I recently went to see the hospital; it was three months since the stroke and the doctor wanted to give the test results.
Basically there was no underlying medical reason as to how I had suffered the stroke. That said, I am going to be on medication for the rest of my life.
During the appointment, there was a lady working with the doctor about stroke patients. She came and spoke to myself and TBH to ask if I would be willing to be a volunteer in a medical study. I don’t remember the actual title but she was studying about how the brain recovers when someone suffers right-side paralysis in a stroke. There is so much that doctors and scientists don’t understand about the brain that this study will allow them to create better therapy programs. After a quick conversation with the TBH, I agreed to be a guinea pig. She arranged to visit me for an interview, and then to visit the laboratory at the university.

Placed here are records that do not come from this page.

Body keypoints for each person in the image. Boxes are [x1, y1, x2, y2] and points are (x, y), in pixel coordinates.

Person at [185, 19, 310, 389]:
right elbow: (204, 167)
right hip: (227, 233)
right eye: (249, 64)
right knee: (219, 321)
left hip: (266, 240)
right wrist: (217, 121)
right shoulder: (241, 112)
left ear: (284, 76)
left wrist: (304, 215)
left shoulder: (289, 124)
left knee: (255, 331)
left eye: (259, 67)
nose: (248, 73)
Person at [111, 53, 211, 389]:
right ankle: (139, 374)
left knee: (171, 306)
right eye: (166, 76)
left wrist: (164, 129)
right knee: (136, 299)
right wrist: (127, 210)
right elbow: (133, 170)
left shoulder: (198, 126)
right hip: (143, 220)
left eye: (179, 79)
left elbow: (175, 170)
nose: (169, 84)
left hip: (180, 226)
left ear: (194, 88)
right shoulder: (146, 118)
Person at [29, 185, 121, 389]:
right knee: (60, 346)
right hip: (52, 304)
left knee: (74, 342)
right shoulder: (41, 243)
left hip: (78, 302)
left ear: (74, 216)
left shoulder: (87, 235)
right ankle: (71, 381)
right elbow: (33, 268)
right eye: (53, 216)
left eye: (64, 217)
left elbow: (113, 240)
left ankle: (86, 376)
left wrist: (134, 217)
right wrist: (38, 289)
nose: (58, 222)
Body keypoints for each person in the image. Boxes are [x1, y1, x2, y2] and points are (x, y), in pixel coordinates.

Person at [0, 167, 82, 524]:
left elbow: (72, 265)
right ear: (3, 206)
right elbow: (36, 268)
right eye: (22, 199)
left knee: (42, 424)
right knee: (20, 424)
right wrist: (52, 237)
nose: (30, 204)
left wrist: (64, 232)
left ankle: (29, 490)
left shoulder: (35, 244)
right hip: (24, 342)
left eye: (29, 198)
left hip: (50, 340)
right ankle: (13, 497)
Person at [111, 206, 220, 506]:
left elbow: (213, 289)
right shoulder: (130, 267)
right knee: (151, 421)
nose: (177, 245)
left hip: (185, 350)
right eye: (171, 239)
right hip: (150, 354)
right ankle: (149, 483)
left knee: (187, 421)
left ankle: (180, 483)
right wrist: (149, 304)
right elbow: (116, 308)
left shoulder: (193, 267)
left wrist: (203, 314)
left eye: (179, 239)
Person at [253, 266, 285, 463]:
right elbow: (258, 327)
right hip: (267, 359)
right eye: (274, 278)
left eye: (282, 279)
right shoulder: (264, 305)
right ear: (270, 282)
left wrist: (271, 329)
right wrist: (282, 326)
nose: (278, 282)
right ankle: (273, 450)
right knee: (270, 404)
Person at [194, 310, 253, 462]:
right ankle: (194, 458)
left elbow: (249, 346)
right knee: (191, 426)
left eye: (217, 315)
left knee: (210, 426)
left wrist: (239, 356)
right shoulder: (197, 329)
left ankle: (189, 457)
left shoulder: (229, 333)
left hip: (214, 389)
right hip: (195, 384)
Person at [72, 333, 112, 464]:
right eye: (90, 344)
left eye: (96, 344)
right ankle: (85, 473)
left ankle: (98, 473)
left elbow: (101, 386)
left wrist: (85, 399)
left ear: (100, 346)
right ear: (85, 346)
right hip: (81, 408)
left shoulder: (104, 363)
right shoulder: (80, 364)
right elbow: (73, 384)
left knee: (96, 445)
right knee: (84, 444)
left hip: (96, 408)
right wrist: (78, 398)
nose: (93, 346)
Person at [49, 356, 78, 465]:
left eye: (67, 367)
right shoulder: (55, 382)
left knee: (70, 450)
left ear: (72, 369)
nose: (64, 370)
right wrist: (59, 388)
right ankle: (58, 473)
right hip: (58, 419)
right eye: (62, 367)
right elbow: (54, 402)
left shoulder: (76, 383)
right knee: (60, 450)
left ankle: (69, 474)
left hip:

The first visit, she went through a battery of exams that tested my abilities of cognition and memory. These tests are known as the Oxford Cognitive Screens, and are used to identify specific impairments in Attention, Language, Praxis, Number and Memory. I was taking these screens through my diagnosis and therapy, and it’s a very quick test to see how I have improved during my therapy.
The second visit found me at the university in Stratford. After an hour’s taxi drive, I was introduced to the PhD team who were studying brain injuries and therapies. The rest of the day disappeared in a blur. I was fitted with an EEG electrode cap and conductive gel, adjusting until the connection was perfect (which took nearly three hours).
The rest of the day was spent either sitting quietly to record the EEG as a control, or moving my right arm around a robot arm to record the EEG and muscle sensors. All in all, a interesting but draining day in the lab.
In reflecting on the day as I was in the taxi back home, I realised that there was not going to be a quick answer; there is such diversity in the human brain that I have been extremely lucky with my recovery.